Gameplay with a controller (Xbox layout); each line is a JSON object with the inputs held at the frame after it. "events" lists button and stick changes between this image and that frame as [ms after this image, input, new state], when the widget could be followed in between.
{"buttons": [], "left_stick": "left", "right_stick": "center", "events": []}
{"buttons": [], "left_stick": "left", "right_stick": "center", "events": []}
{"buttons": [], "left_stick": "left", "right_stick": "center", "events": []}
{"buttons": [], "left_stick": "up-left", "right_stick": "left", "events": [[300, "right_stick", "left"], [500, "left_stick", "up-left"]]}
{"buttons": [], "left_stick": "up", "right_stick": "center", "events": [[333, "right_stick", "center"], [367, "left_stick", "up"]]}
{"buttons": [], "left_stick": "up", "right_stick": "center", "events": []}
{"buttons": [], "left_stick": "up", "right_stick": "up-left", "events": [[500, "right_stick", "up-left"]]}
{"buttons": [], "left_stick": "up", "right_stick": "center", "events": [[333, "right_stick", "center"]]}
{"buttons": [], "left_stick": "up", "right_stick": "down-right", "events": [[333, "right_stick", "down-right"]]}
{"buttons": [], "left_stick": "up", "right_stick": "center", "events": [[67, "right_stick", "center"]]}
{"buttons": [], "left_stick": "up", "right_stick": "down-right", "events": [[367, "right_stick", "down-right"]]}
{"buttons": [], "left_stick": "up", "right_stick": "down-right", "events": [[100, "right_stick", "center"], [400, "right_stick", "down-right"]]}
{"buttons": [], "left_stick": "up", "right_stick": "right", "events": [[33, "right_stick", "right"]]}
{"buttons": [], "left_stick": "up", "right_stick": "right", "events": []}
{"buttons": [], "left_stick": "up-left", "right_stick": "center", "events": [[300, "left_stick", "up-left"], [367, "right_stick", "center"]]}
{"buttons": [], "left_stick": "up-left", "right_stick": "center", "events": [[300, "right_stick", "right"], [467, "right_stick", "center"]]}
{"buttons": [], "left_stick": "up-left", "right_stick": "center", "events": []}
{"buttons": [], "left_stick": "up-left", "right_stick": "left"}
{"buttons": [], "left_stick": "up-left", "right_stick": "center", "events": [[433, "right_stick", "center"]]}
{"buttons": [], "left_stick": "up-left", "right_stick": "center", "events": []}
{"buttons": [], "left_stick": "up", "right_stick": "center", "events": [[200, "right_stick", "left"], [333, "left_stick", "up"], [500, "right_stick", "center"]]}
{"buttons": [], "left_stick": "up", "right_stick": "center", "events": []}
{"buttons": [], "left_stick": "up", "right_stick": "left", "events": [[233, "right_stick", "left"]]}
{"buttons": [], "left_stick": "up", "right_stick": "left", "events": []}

#### [TRY IT]
Make an exact copy of the material above.

#### [SOLUTION]
Gameplay with a controller (Xbox layout); each line is a JSON object with the inputs held at the frame after it. "events" lists button and stick changes between this image and that frame as [ms after this image, input, new state], when the widget could be followed in between.
{"buttons": [], "left_stick": "left", "right_stick": "center", "events": []}
{"buttons": [], "left_stick": "left", "right_stick": "center", "events": []}
{"buttons": [], "left_stick": "left", "right_stick": "center", "events": []}
{"buttons": [], "left_stick": "up-left", "right_stick": "left", "events": [[300, "right_stick", "left"], [500, "left_stick", "up-left"]]}
{"buttons": [], "left_stick": "up", "right_stick": "center", "events": [[333, "right_stick", "center"], [367, "left_stick", "up"]]}
{"buttons": [], "left_stick": "up", "right_stick": "center", "events": []}
{"buttons": [], "left_stick": "up", "right_stick": "up-left", "events": [[500, "right_stick", "up-left"]]}
{"buttons": [], "left_stick": "up", "right_stick": "center", "events": [[333, "right_stick", "center"]]}
{"buttons": [], "left_stick": "up", "right_stick": "down-right", "events": [[333, "right_stick", "down-right"]]}
{"buttons": [], "left_stick": "up", "right_stick": "center", "events": [[67, "right_stick", "center"]]}
{"buttons": [], "left_stick": "up", "right_stick": "down-right", "events": [[367, "right_stick", "down-right"]]}
{"buttons": [], "left_stick": "up", "right_stick": "down-right", "events": [[100, "right_stick", "center"], [400, "right_stick", "down-right"]]}
{"buttons": [], "left_stick": "up", "right_stick": "right", "events": [[33, "right_stick", "right"]]}
{"buttons": [], "left_stick": "up", "right_stick": "right", "events": []}
{"buttons": [], "left_stick": "up-left", "right_stick": "center", "events": [[300, "left_stick", "up-left"], [367, "right_stick", "center"]]}
{"buttons": [], "left_stick": "up-left", "right_stick": "center", "events": [[300, "right_stick", "right"], [467, "right_stick", "center"]]}
{"buttons": [], "left_stick": "up-left", "right_stick": "center", "events": []}
{"buttons": [], "left_stick": "up-left", "right_stick": "left"}
{"buttons": [], "left_stick": "up-left", "right_stick": "center", "events": [[433, "right_stick", "center"]]}
{"buttons": [], "left_stick": "up-left", "right_stick": "center", "events": []}
{"buttons": [], "left_stick": "up", "right_stick": "center", "events": [[200, "right_stick", "left"], [333, "left_stick", "up"], [500, "right_stick", "center"]]}
{"buttons": [], "left_stick": "up", "right_stick": "center", "events": []}
{"buttons": [], "left_stick": "up", "right_stick": "left", "events": [[233, "right_stick", "left"]]}
{"buttons": [], "left_stick": "up", "right_stick": "left", "events": []}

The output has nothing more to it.